Tuesday, 28 January 2014

Brian - turn that counter over to # 2.

"events unfold at such speed, yet both plod".   Brian - you've just summarized everything perfectly.  Exxoneration really does move at breakneck speed, yet every time we build to a scene of potentially high drama, someone has to take the time to explain things at length.  The judge's summary, the Saudi Arabian minister's lesson in OPEC geopolitics - it's always a good time to stop and go over things.

You've both already talked about the extremely discomforting way the President being Jewish is handled.  The big reveal is rather unnerving; even for its time it's a little ......... indelicate.

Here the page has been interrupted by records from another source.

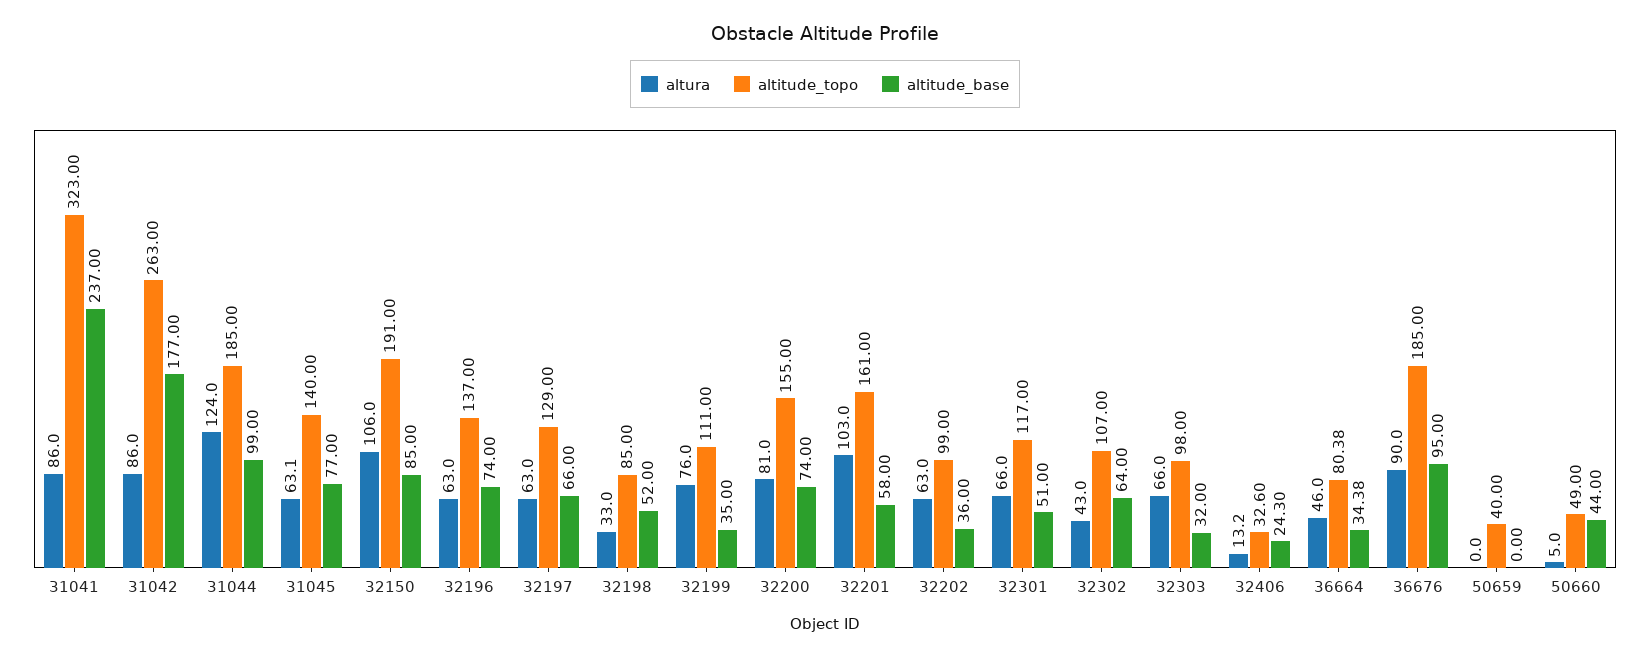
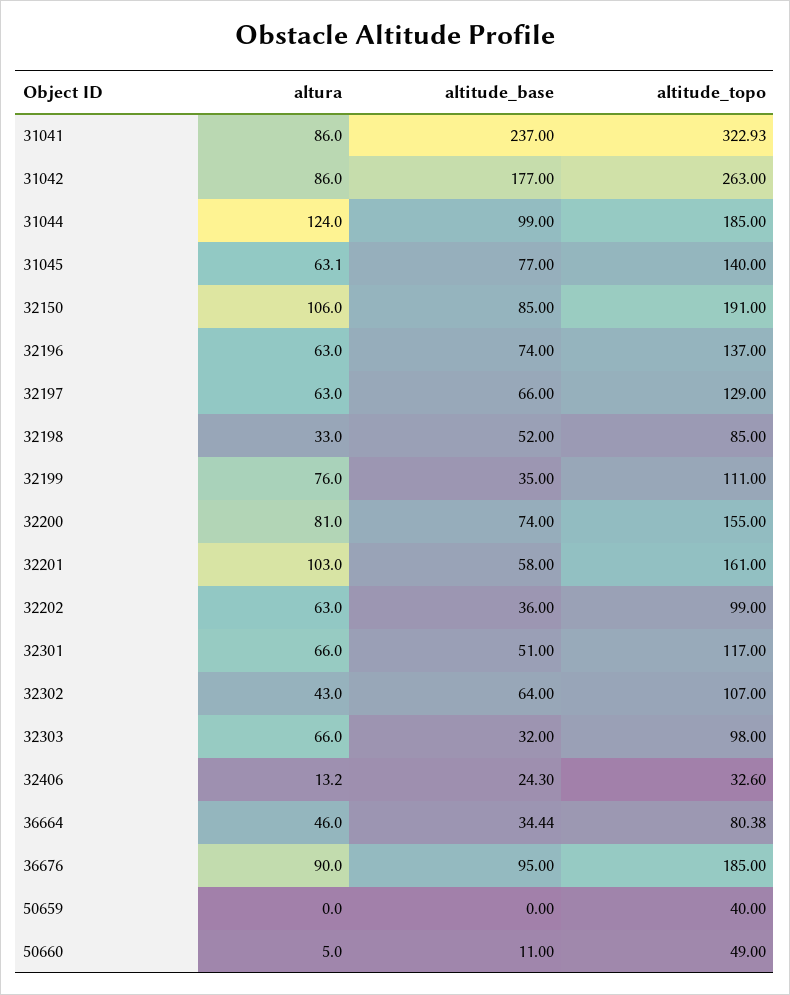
altitude_topo, 31041: 323 -> 322.93
altitude_base, 36664: 34.38 -> 34.44
altitude_base, 50660: 44 -> 11

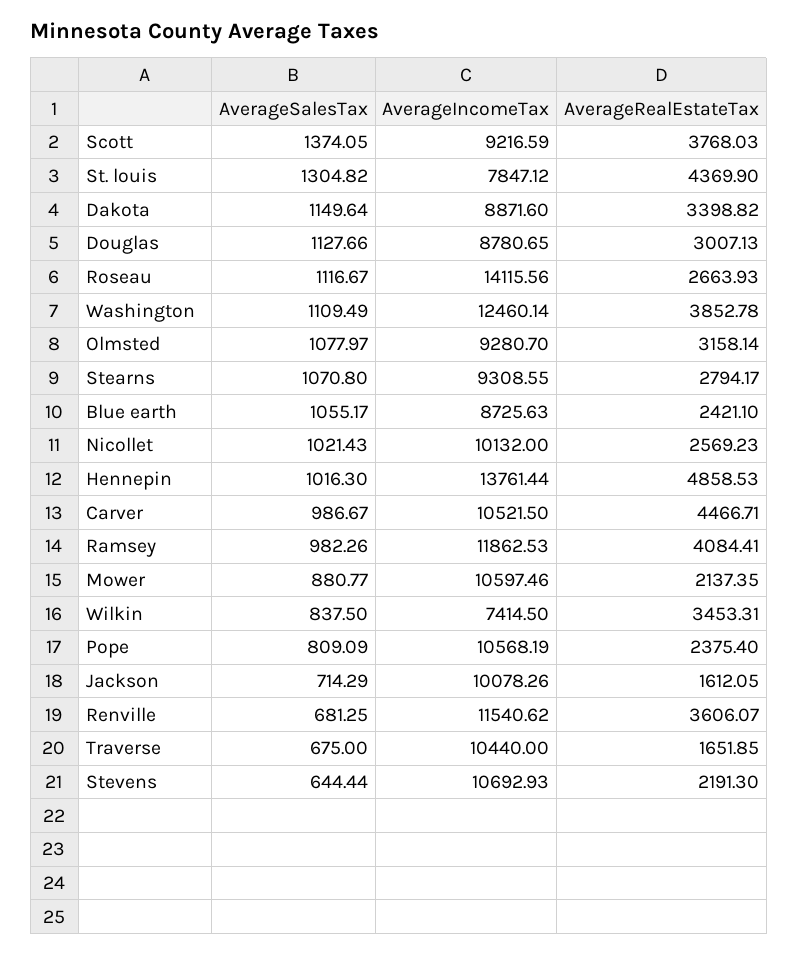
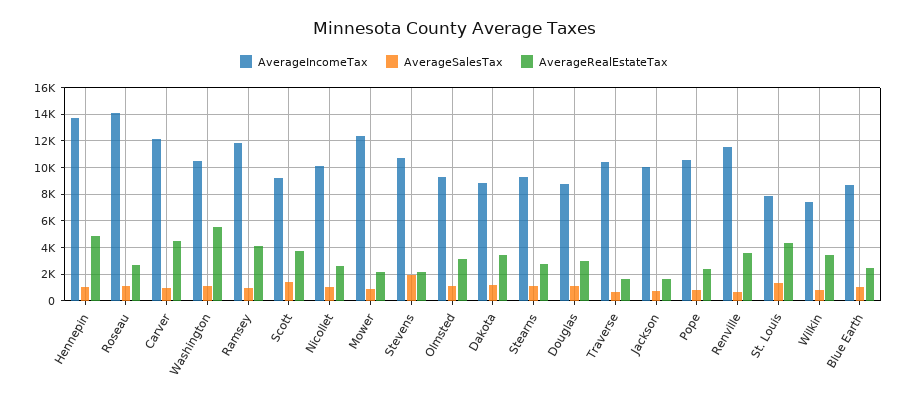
AverageIncomeTax, Washington: 12460.14 -> 10500
AverageRealEstateTax, Washington: 3852.78 -> 5500
AverageIncomeTax, Carver: 10521.5 -> 12000
AverageIncomeTax, Mower: 10597.46 -> 12500
AverageSalesTax, Stevens: 644.44 -> 2000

I know I made a comment about their being no love story in Ultimatum and after the liaison between Cameron and de Gaspe, I'm sorry I asked.  That flirtation scene was particularly painful - Maggie got to tell de Gaspe all about himself ("Here you are, thirty-nine years old, tall, dark and handsome, and enormously intelligent and well educated"), he gets to soak it in and compliment her on being appointed by the PM to both the Senate and Board of PetroCan ("I might say that that was one of his better movements on the day he did it, or should I say actions").

Wait a minute - what?

And can I get picky here, but who copy-edited it?  My quote above reproduces "well educated" as it appears - without the hyphen; in one scene de Gaspe "lay (on his bed) starting (sic) at the ceiling"; in another Judge Avory  praises the Exxon witnesses "expecially (sic) Mr. McGarvey".  I came across 7 or 8 of these; the last two are the only ones I wrote down.

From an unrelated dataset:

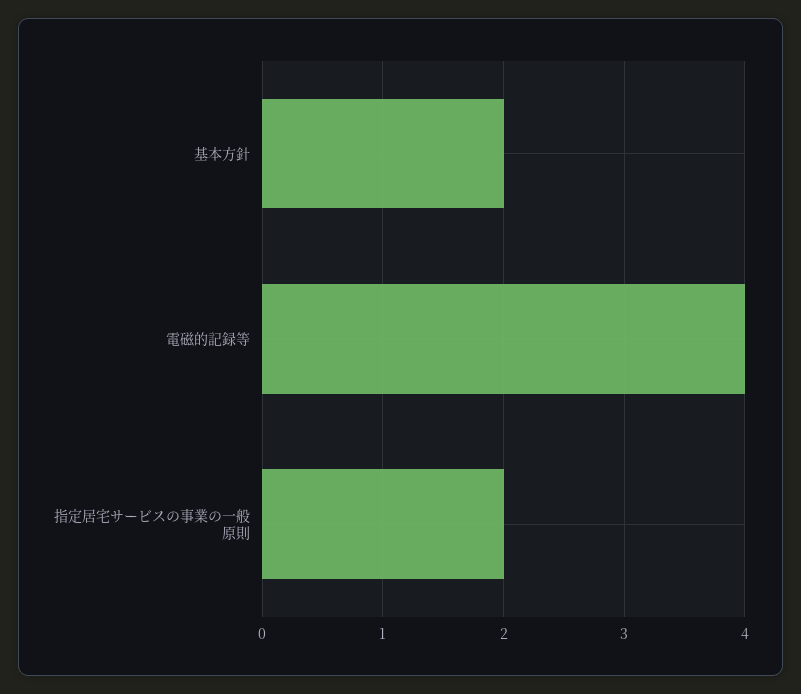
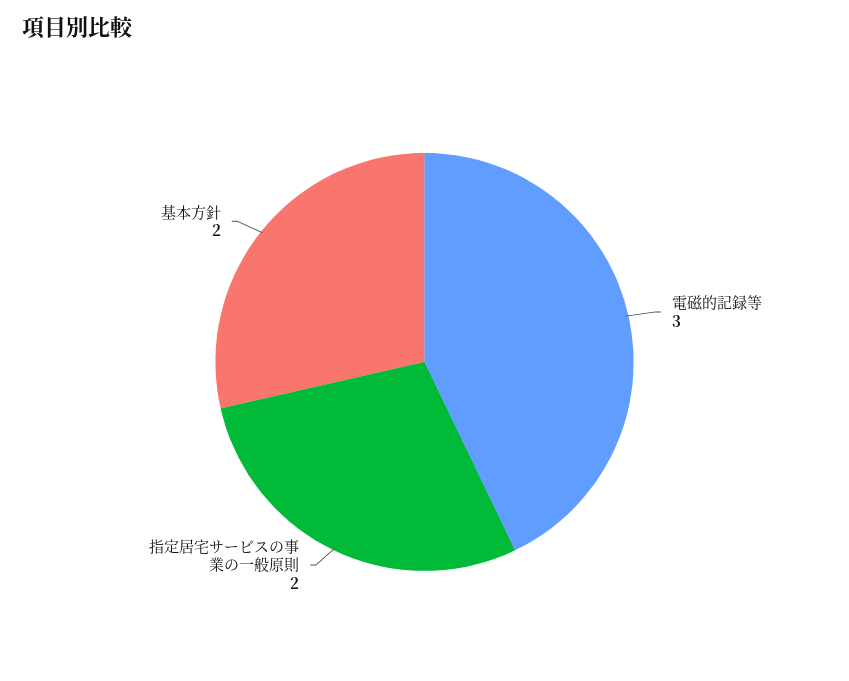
電磁的記録等: 4 -> 3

But I must say - in the end it was more fun than Ultimatum - aside from the looney military interlude that I expected would go on throughout most of the book - I find Rohmer has a much better grasp of creating a story that takes place in the financial world.   And in Senator Weinstein, we have a sort-of- kinda villain who doesn't speak in explication.  Admittedly his purposely grating "Pierre Baby"  makes him sound more like what 70s sitcoms told us slick Hollywood agents sounded like rather than a devious politician, at least he didn't sound like every other character in the book.

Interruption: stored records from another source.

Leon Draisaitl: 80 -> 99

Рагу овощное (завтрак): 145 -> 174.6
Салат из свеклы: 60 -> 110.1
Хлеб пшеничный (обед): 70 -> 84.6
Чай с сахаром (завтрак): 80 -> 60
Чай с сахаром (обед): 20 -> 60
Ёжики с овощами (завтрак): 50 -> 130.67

So do we go on to Periscope Red?


  1. And this isn't worthy of a post so I'm sticking it in a comment, but since there was no problem naming the new president, what exactly was the point of hiding the name of the previous president in Ultimatum? Was it supposed to be obvious who it was?

  2. I think it's because Rohmer is figuring out things are he goes along. That's what I'm enjoying the most -- and why I think we should try to read this stuff in order. It's not just that he's never written a thriller before... you wonder if he's ever read a thriller before. He's like a kid or something... what do thrillers have? Maps! And chapters start with dates and locations! In Ultimatum, all he can do to let you know the President is from Texas is have him announce it. In Exxoneration at least two characters have (terrible) regional speech patterns. Even besides the "listen, baby" thing. And he tries a sex scene, sort of. And a couple of theatrical bits of misdirection (I honestly didn't ask myself where the Swiss banks get the money) and some description of jet-setters living the high life.